The Words of the Hendricks Family |
E-Cornerstone Hello
Tyler Hendricks
June 13, 2002
Hello everyone from UTS,
We are in the final stretch leading up to Commencement 2002, our 26th class, and the first class of the second quarter century.
This year will see some innovations at graduation: displays on the front lawn, an honorary doctorate for Rev. Chung Hwan Kwak, the major Laliberte banner hanging in the chapel apse, hopefully a huge framed painting of Noah's ark, and more.
Those who spend the day here with us are invited up to the third floor dorm, NW wing, to see the prototype private rooms and construction on the dorm renovation project. Soon I will have "before and after" photos on that project.
I would like to send you a brief essay on the vision for the UTS graduate, and a couple of photos from the Farewell Party we had last night, depicting another innovation. I don't know what it's called, perhaps "The Student Body Embrace and Rebirth by Dragging You Through the Ringer and Throwing You Up in the Air Experience." Whatever you call it, it brought joy to us all.
The Essay
In God's plan of creation, every entity has a purpose of serving an entity larger than itself. What is the greater entity served by a school? A school exists to serve the society, nation and world. It does so by helping to create individuals of quality, individuals who can themselves contribute to the good of the society. The school strives to form of its graduates people who place the needs of society above their personal desires, and who strive to integrate their personal desires, goals, skills and talents with the ideal of service to the greater good.
It is to this purpose that our Board, faculty, staff and administration are dedicated. As servant leaders, our personal interests are subsumed by the task and ideal of creating a school that is continually improving. It is to this higher purpose that we dedicate our work and it is around this purpose that we shape our personal vision.
In this regard, my desire is to develop my abilities to serve God's call as president of this institution. At the same time, in the back of my mind is always my responsibility to find someone who can be a better president than me. If I discover a person with that potential, my responsibility is to help him or her develop the necessary skills, to bequeath whatever I have learned, and ultimately give my place to him or her.
In God's economy, if we do not believe that God has created a place for each of us suitable to who we are, and what He wants us to become, we will be continually frustrated and resentful. The eternal wisdom of religious faith tells us to seek deeply to discover God's purposes in our everyday life, with trust that He is involved in our daily struggles, and accepts our self-offering no matter what the circumstances. When Jesus was on the cross, when martyrs died for their faith, when True Father was tortured in prison and swallowed up in the North Korean gulag, they glorified God's will that put them there. If we cannot do that, we will think we have been treated unfairly. No matter how blessed our life might be, we will always think that we are being treated unfairly.
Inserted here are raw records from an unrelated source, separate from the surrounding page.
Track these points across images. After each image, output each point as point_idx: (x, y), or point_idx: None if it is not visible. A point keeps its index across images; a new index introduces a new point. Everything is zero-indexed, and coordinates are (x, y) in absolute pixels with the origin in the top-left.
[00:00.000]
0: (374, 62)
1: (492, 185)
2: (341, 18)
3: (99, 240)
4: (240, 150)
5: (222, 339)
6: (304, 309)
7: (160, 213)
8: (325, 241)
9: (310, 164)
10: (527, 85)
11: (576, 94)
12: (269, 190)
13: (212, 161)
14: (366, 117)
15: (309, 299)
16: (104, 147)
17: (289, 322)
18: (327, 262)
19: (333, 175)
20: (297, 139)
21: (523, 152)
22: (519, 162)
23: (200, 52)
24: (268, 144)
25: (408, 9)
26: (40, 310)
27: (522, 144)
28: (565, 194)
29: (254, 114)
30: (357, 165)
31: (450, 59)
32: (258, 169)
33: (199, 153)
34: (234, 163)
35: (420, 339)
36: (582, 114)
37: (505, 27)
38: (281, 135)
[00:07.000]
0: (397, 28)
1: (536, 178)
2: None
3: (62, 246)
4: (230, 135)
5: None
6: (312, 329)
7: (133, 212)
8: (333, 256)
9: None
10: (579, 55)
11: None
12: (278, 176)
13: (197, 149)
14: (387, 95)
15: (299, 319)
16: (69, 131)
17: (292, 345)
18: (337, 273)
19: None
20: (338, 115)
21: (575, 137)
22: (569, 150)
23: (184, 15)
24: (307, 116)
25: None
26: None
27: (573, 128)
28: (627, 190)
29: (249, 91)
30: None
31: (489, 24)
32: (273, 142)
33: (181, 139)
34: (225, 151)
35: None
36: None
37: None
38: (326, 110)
A line from "Sound of Music" provides Hollywood's simple expression of this pure faith in a higher providence ruling our life: "When God closes a door, He always opens a window somewhere." Graduation is intense and exciting because we participate with men and women who are standing, as a group, outside a closed door. The door to UTS student life is now closed for you, and you have to find a window somewhere. God has prepared a window for you. The Founder and his representatives who have spoken to graduating classes over the years maintain the same emphasis: the UTS graduate is expected to be a person of perfect heart and absolute faith, love and obedience, dedicated to the building of God's kingdom on earth. It means to be able to put oneself aside, pull your mind away from the closing door, and see God's window.
As you do this, your life itself will become a window, as the glory of God finds its occasion to be displayed in you. As we let go of our clinging to life, while maintaining purity of motivation and obedience of spirit, we will always be caught in God's hands.
If you graduates have this, then you are a pure offering, and UTS has fulfilled its mission. Those who do so without reservation, with simple, childlike faith in God, will become the central persons through whom the purposes of God will be fulfilled. Be yourself. Hold on to your vision, ideals and ideas, and offer them as a compliant partner, objective to God. You will be tested. Your leaders, your seniors, are also undergoing training and testing. Paul counsels us to work out our own salvation in fear and trembling, for it is a rule of God that according to the purity of your heart, your wishes will be fulfilled.
May God truly bless the members of class of UTS 2002 and all UTS alumni.